On 2013-06-12 10:46, Alex Bligh wrote:
I think I've finally figured out what's going wrong in my module but am unsure what to do about it.The module runs on apache 2.2.22 with mpm prefork. Occasionally I am seeing corruption of the output bucket brigade, primarily the ring pointers (link->next and link->prev) ending up with strange values. Having spent some time reading the source, I believe that apache provides no protection to these pointers, and it's inherently unsafe for a bucket brigade to be used by more than one thread (even if you are careful with allocators), unless all callers provide their own mutex protection. As apache itself uses the output bucket brigade without mutex protection, the output bucket brigade can never be written to by other threads, and therefore ap_fwrite (to this brigade) can never be safely by any thread other than the main thread. First question: is this correct? My module is currently structured as follows. The main thread creates another thread for each request (the requests are long running websocket connections). The main thread does the following: while (!done) { /* Blocking read */ apr_brigade_create; ap_get_brigade; apr_brigade_flatten; /* Do stuff with the data */ blocking_socket_write; } The spawned thread does the following while (!done) { blocking_socket_read; /* do stuff with the data */ ap_fwrite(output_bucket_brigade); } Now, what I believe is happening is as follows. The blocking read in the main thread at some point calls select(), and does not only do a read, but also also a write of the data in the output bucket brigade. This removes a bucket from the ring. If this is happens at the same time as the ap_fwrite in the spawned thread adds something to the output ring, two threads will be accessing the ring pointers at once. What I can't figure out is how to fix this. I can't put in a mutex to protect the ring pointers, because the access to the ring pointers by apache is outside of my module. I can't hold a mutex across the blocking read in the main thread, because otherwise my module won't be able to write data to the output bucket brigade whilst there is no input from the apache client; as the apache client may be waiting for data to be sent to it, this could cause deadlock. And I can't obviously see how to do the read in a non-blocking way. Any ideas?
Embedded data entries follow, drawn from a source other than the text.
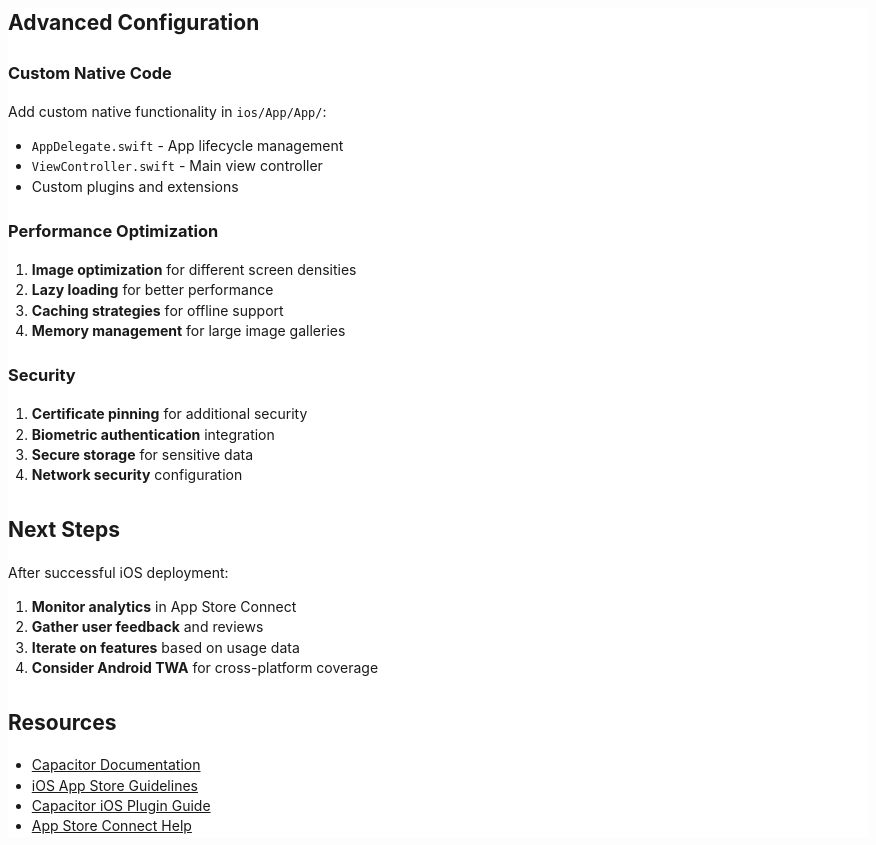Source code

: ## Advanced Configuration

### Custom Native Code
Add custom native functionality in `ios/App/App/`:
- `AppDelegate.swift` - App lifecycle management
- `ViewController.swift` - Main view controller
- Custom plugins and extensions

### Performance Optimization
1. **Image optimization** for different screen densities
2. **Lazy loading** for better performance
3. **Caching strategies** for offline support
4. **Memory management** for large image galleries

### Security
1. **Certificate pinning** for additional security
2. **Biometric authentication** integration
3. **Secure storage** for sensitive data
4. **Network security** configuration

## Next Steps

After successful iOS deployment:

1. **Monitor analytics** in App Store Connect
2. **Gather user feedback** and reviews
3. **Iterate on features** based on usage data
4. **Consider Android TWA** for cross-platform coverage

## Resources

- [Capacitor Documentation](https://capacitorjs.com/docs)
- [iOS App Store Guidelines](https://developer.apple.com/app-store/review/guidelines/)
- [Capacitor iOS Plugin Guide](https://capacitorjs.com/docs/ios)
- [App Store Connect Help](https://help.apple.com/app-store-connect/)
If I understand correctly, the main thread belongs to your module, i.e. it is not a concise pseudo-code of the request processing in apache's code.
I don't see where the output brigade appears in the main thread. I think this is critical, as the output_bucket_brigade is the data item shared between the two threads. ap_get_brigade triggers the execution of the chain of input filters. One of these input filters writes to the output brigade?
Sorin